YOUR INSTRUCTIONS: Copy out the rows below, substituting "Kontakt" for every "Contact" and changing nothing else. Leave the pictures out.

##### RECORDS TO PROCESS #####

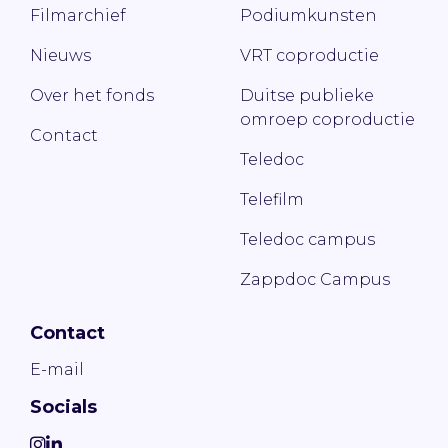
Filmarchief
Podiumkunsten
Nieuws
VRT coproductie
Over het fonds
Duitse publieke
omroep coproductie
Contact
Teledoc
Telefilm
Teledoc campus
Zappdoc Campus
Contact
E-mail
Socials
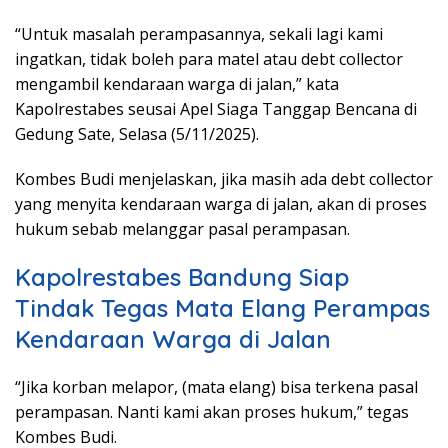
“Untuk masalah perampasannya, sekali lagi kami
ingatkan, tidak boleh para matel atau debt collector
mengambil kendaraan warga di jalan,” kata
Kapolrestabes seusai Apel Siaga Tanggap Bencana di
Gedung Sate, Selasa (5/11/2025).
Kombes Budi menjelaskan, jika masih ada debt collector
yang menyita kendaraan warga di jalan, akan di proses
hukum sebab melanggar pasal perampasan.
Kapolrestabes Bandung Siap
Tindak Tegas Mata Elang Perampas
Kendaraan Warga di Jalan
“Jika korban melapor, (mata elang) bisa terkena pasal
perampasan. Nanti kami akan proses hukum,” tegas
Kombes Budi.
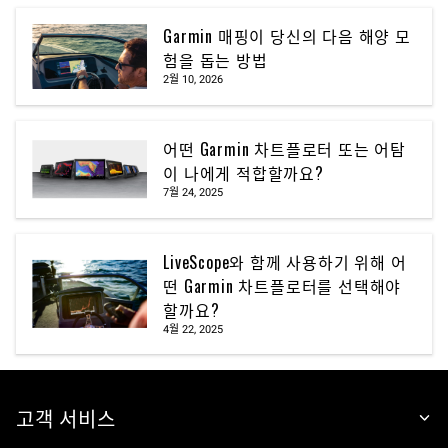
Garmin 매핑이 당신의 다음 해양 모
험을 돕는 방법
2월 10, 2026
어떤 Garmin 차트플로터 또는 어탐
이 나에게 적합할까요?
7월 24, 2025
LiveScope와 함께 사용하기 위해 어
떤 Garmin 차트플로터를 선택해야
할까요?
4월 22, 2025
고객 서비스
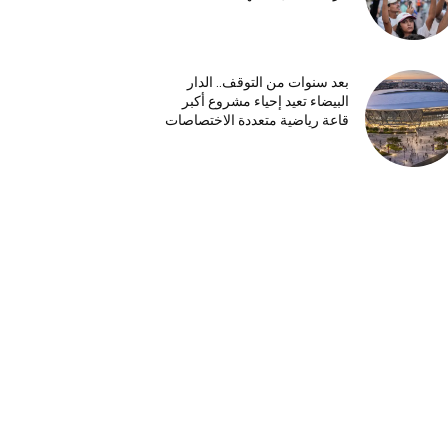
بعد سنوات من التوقف.. الدار
البيضاء تعيد إحياء مشروع أكبر
قاعة رياضية متعددة الاختصاصات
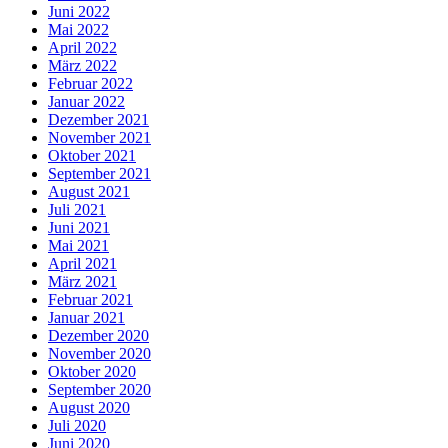
Juni 2022
Mai 2022
April 2022
März 2022
Februar 2022
Januar 2022
Dezember 2021
November 2021
Oktober 2021
September 2021
August 2021
Juli 2021
Juni 2021
Mai 2021
April 2021
März 2021
Februar 2021
Januar 2021
Dezember 2020
November 2020
Oktober 2020
September 2020
August 2020
Juli 2020
Juni 2020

#####

TASK RESPONSE:
Filmarchief
Podiumkunsten
Nieuws
VRT coproductie
Over het fonds
Duitse publieke
omroep coproductie
Kontakt
Teledoc
Telefilm
Teledoc campus
Zappdoc Campus
Kontakt
E-mail
Socials
“Untuk masalah perampasannya, sekali lagi kami
ingatkan, tidak boleh para matel atau debt collector
mengambil kendaraan warga di jalan,” kata
Kapolrestabes seusai Apel Siaga Tanggap Bencana di
Gedung Sate, Selasa (5/11/2025).
Kombes Budi menjelaskan, jika masih ada debt collector
yang menyita kendaraan warga di jalan, akan di proses
hukum sebab melanggar pasal perampasan.
Kapolrestabes Bandung Siap
Tindak Tegas Mata Elang Perampas
Kendaraan Warga di Jalan
“Jika korban melapor, (mata elang) bisa terkena pasal
perampasan. Nanti kami akan proses hukum,” tegas
Kombes Budi.
Garmin 매핑이 당신의 다음 해양 모
험을 돕는 방법
2월 10, 2026
어떤 Garmin 차트플로터 또는 어탐
이 나에게 적합할까요?
7월 24, 2025
LiveScope와 함께 사용하기 위해 어
떤 Garmin 차트플로터를 선택해야
할까요?
4월 22, 2025
고객 서비스
بعد سنوات من التوقف.. الدار
البيضاء تعيد إحياء مشروع أكبر
قاعة رياضية متعددة الاختصاصات
Juni 2022
Mai 2022
April 2022
März 2022
Februar 2022
Januar 2022
Dezember 2021
November 2021
Oktober 2021
September 2021
August 2021
Juli 2021
Juni 2021
Mai 2021
April 2021
März 2021
Februar 2021
Januar 2021
Dezember 2020
November 2020
Oktober 2020
September 2020
August 2020
Juli 2020
Juni 2020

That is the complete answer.